<<<<

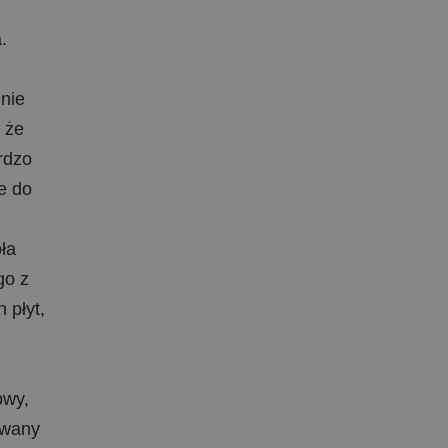
.
nie
 że
rdzo
e do
ła
go z
 płyt,
owy,
owany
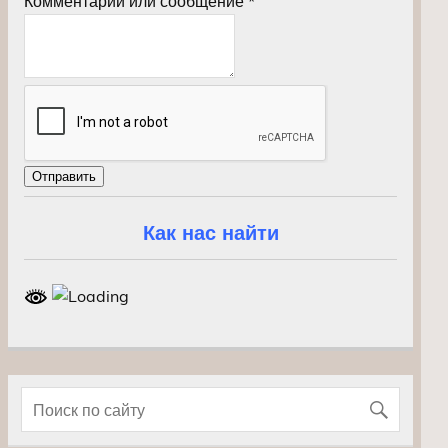
Комментарий или сообщение
*
Отправить
Как нас найти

>>>>

**The task:**
Exclude the pictures and reproduce every entry exactly.

**Solved problem:**
.
nie
 że
rdzo
e do
ła
go z
 płyt,
owy,
owany
Комментарий или сообщение
*
Отправить
Как нас найти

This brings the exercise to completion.